SBV Deputy Governor Dao Minh Tu said that openness of Vietnam's economy and many capital transaction activities with international partners were a factor in the hike, as also the fact that the Fed did not give a specific time to loosen monetary policy or lower interest rates. He said the currencies of other countries had also depreciated.
"In addition, Vietnam's strong interest rate reduction has made VND interest rates lower than that of the USD had created pressure, causing the greenback to "heat up", the deputy governor explained.
In Q1, a large quantity of imports pushed up the demand for foreign currencies compared to the previous quarter. Quang said that import demand had increased, especially for gasoline and iron and steel products, exerting pressure on the foreign exchange market. To prevent exchange rate risks, businesses had increased forward foreign currency purchases, causing future foreign currency demand to shift to the present, he explained.
Proactive, flexible policy
The banking system's abundant liquidity, falling interest rates and high VND-USD interest rate difference were also factors that exerted pressure on the exchange rates, economist Luc noted.
However, it will gradually cool down from end-Q2 and the greenback will rise about 2.5-3% this year, he added.
He also expected Vietnam’s monetary policy to be proactive and flexible, with interest rates maintained at a low level to promote growth. The economy's capital supply structure in 2024 and the following years will shift in a more positive direction by gradually reducing the proportion of credit channel and increasing that of capital market channels and private investments.
According to BIDV Securities (BSC), exchange rate pressure will partly be relieved when the SBV signals its readiness to intervene and stabilize the market.
The early consideration of amending Circular 02 on stabilizing the currency market and Decree 24 on avoiding the “goldenization” of the economy will ease pressures on the foreign exchange market.
Another economist, Nguyen Duc Hung Linh, said that looking back at 2022 and 2023, there were three steps the SBVcould take to control the exchange rate: attract liquidity, using T-bills and other operations; sell foreign exchange reserves; and increase operating interest rates.

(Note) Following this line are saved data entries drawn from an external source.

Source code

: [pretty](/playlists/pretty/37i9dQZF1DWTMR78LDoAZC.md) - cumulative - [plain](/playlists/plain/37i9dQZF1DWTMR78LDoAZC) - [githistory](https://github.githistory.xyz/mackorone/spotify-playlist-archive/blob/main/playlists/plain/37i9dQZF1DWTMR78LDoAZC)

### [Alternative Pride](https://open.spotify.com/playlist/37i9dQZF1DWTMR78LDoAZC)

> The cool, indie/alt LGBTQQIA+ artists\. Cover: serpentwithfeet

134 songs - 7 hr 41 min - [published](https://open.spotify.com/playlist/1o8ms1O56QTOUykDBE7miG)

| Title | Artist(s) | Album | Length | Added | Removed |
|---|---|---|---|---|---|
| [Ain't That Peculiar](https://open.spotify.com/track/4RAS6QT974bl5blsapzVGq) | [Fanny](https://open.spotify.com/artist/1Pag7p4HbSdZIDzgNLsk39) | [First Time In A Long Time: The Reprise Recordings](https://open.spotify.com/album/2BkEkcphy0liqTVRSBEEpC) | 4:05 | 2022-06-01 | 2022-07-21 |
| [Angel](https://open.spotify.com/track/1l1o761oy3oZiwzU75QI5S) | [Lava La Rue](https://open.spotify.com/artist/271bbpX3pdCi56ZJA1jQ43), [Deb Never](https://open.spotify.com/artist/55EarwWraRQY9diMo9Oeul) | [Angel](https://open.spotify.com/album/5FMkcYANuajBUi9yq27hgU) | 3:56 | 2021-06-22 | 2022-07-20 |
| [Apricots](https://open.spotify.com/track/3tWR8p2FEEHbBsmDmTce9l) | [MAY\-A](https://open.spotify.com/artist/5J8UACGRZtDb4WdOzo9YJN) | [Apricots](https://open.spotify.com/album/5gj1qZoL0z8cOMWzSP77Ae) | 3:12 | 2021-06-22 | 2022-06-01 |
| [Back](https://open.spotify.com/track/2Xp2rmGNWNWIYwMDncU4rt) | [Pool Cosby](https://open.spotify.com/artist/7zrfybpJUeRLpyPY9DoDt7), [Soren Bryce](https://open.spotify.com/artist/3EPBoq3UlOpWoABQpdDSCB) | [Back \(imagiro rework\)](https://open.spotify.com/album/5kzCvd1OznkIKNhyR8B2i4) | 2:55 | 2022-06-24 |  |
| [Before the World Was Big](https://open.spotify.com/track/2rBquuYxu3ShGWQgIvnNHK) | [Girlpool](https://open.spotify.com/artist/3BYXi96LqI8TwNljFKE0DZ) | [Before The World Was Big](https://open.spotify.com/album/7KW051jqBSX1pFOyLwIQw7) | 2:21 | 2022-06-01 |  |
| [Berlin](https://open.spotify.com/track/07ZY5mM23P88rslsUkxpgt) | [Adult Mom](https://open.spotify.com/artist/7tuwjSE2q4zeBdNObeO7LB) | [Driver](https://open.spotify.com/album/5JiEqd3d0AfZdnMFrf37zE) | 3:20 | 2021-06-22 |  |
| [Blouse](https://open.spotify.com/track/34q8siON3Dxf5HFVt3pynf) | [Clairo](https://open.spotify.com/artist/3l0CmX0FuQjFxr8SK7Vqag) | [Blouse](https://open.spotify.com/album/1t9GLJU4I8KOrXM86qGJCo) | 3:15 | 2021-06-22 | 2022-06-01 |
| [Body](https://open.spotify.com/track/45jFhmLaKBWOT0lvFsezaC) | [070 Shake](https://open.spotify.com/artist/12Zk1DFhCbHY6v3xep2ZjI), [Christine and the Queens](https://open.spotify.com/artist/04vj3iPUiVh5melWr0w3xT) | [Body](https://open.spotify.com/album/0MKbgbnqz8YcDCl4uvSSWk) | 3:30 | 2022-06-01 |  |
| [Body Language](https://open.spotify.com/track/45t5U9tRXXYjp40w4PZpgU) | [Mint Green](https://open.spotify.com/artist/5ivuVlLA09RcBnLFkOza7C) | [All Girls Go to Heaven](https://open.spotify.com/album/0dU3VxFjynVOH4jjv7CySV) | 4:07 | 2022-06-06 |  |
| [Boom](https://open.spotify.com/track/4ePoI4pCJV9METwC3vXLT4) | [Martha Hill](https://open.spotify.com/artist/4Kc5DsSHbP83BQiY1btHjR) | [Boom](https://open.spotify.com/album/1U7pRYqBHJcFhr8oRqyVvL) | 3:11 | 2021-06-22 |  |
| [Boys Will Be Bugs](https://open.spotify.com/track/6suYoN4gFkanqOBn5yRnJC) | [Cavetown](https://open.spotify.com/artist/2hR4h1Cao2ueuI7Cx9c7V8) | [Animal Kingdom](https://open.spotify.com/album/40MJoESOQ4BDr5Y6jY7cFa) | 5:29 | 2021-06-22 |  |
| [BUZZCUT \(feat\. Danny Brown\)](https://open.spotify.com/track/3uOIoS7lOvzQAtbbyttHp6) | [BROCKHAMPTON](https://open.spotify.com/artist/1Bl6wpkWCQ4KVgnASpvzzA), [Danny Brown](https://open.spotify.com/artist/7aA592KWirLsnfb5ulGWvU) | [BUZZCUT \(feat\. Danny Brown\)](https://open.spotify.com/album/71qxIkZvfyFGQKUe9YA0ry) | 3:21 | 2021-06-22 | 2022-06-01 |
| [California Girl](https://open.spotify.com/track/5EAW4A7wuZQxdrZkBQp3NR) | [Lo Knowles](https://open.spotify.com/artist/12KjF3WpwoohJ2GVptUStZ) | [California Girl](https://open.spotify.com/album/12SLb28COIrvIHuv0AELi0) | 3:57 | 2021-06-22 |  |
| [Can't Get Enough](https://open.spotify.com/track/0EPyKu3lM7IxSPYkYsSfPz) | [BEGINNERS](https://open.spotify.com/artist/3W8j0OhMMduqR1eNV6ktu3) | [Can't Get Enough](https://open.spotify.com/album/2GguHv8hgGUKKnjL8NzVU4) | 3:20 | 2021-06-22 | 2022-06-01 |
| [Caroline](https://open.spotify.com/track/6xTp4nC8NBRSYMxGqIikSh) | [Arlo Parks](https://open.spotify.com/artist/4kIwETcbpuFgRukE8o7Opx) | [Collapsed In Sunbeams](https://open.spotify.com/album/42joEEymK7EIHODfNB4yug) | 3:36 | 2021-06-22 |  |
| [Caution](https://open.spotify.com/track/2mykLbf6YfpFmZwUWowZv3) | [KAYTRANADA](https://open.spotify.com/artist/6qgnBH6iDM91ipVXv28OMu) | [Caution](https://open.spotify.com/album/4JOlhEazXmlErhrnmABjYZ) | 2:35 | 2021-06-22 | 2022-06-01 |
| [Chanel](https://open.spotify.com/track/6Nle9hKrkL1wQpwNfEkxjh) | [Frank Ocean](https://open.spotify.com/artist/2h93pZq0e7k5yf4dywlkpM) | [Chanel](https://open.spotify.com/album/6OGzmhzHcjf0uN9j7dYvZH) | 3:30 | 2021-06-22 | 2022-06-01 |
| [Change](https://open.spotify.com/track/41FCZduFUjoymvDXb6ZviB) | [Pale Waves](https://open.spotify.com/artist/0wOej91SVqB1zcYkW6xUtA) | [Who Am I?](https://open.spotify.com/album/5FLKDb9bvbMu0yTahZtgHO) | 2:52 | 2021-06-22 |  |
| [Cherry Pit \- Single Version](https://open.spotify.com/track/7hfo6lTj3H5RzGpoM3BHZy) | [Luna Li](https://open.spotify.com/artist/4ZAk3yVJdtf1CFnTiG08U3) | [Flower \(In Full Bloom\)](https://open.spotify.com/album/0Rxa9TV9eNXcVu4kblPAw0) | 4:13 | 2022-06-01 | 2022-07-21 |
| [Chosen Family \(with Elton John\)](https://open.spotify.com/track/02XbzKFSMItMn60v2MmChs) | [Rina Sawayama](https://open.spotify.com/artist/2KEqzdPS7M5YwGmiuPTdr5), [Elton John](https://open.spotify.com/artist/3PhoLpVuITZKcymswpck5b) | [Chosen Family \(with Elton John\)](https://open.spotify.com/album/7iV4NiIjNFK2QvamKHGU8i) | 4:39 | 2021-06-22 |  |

“In 2023, we did not have to increase operating interest rates because the supply from the trade surplus was good. Currently, the SBV has implemented step 1, but after more than 5 weeks the exchange rate shows no signs of easing. The next step is to sell foreign exchange reserves to stabilize the rate. If step 2 does not show clear effectiveness, the SBV may have to use step 3.”
SBV Deputy Governor Tu had said at a press conference on April 19 that the central bank was always ready to intervene if there were strong fluctuations in the USD/VND exchange rates that negatively affected the economy. Given the SBV’s current foreign exchange reserves and “additional sources from 2023,” it can ensure effective state management of exchange rates and achieve the goal of stabilization, he had assured.